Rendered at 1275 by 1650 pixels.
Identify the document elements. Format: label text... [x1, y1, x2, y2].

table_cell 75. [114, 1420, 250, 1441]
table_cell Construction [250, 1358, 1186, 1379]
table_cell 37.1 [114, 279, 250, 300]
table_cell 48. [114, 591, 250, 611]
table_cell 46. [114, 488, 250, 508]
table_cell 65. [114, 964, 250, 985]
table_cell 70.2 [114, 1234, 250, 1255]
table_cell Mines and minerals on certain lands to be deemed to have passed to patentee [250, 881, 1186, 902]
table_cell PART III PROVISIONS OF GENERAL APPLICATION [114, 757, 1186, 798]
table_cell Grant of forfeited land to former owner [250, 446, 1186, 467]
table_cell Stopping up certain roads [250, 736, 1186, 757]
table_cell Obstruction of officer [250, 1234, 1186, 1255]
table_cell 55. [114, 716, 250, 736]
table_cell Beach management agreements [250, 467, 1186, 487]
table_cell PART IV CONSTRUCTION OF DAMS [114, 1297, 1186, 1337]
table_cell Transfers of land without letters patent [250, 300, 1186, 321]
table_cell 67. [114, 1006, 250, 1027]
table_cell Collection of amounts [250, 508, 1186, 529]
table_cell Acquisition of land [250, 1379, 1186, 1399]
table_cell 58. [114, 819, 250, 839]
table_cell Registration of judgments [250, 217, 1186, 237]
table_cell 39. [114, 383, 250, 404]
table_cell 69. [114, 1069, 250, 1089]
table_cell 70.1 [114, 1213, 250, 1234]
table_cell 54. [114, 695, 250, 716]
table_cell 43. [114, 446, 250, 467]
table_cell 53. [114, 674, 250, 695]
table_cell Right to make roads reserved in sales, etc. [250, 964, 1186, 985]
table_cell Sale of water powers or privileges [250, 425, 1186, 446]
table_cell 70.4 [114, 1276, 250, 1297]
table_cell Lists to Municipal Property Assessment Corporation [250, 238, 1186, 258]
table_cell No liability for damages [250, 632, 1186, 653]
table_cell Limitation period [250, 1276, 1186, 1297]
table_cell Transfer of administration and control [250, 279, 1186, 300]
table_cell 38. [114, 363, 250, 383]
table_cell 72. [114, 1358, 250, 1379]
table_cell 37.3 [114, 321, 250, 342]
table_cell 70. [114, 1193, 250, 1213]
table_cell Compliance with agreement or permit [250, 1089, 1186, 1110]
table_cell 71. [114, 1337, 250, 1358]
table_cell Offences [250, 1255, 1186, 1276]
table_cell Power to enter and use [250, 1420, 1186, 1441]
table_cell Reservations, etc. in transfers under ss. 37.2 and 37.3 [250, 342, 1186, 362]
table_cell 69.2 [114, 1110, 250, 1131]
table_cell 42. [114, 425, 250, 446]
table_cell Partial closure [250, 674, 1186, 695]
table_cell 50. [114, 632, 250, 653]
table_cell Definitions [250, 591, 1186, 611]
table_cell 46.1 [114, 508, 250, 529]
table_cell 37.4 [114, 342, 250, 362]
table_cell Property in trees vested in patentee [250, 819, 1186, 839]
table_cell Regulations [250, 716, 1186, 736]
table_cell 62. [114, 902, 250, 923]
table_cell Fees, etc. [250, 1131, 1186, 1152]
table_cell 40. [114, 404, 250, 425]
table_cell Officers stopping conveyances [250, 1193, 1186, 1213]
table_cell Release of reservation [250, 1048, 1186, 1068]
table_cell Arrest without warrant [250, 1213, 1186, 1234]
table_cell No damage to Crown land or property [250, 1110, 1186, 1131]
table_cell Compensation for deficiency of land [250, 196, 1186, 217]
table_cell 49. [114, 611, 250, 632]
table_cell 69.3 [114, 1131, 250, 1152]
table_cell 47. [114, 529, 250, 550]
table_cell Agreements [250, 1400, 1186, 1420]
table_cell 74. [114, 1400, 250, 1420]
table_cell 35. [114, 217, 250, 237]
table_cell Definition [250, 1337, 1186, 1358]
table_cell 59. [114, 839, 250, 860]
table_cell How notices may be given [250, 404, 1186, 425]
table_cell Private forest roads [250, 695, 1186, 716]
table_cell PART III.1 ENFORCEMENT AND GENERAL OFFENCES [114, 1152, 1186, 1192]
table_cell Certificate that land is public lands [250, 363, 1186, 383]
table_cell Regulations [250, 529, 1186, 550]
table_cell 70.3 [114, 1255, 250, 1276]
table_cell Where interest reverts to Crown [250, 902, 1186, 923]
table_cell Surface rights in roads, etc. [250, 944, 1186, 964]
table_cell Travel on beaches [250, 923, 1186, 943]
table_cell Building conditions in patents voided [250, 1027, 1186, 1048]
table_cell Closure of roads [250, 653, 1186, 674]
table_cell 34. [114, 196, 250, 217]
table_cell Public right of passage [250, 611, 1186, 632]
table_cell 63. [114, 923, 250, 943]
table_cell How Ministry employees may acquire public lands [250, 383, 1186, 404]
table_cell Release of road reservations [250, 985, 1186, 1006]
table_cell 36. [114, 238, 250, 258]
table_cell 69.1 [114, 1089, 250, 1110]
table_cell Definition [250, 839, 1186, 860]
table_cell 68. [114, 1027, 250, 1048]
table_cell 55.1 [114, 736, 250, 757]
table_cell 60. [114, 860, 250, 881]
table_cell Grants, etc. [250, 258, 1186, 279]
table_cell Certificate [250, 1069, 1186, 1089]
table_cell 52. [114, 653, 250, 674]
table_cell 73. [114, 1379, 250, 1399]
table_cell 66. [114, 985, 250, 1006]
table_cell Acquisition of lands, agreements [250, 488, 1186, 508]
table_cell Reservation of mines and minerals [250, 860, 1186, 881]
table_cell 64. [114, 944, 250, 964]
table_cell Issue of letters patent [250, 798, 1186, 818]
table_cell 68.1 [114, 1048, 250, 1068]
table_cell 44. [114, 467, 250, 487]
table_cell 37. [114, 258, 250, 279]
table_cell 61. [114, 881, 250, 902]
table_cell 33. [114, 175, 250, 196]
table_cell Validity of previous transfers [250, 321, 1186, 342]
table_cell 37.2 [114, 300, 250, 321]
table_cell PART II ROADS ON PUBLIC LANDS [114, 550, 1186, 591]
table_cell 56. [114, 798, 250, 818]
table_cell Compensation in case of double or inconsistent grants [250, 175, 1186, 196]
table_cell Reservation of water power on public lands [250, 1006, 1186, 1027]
----
* **Problem to work on**
What lines in the material above hold the string "Acquisition"? List them.

* **Task result**
table_cell Acquisition of land [250, 1379, 1186, 1399]
table_cell Acquisition of lands, agreements [250, 488, 1186, 508]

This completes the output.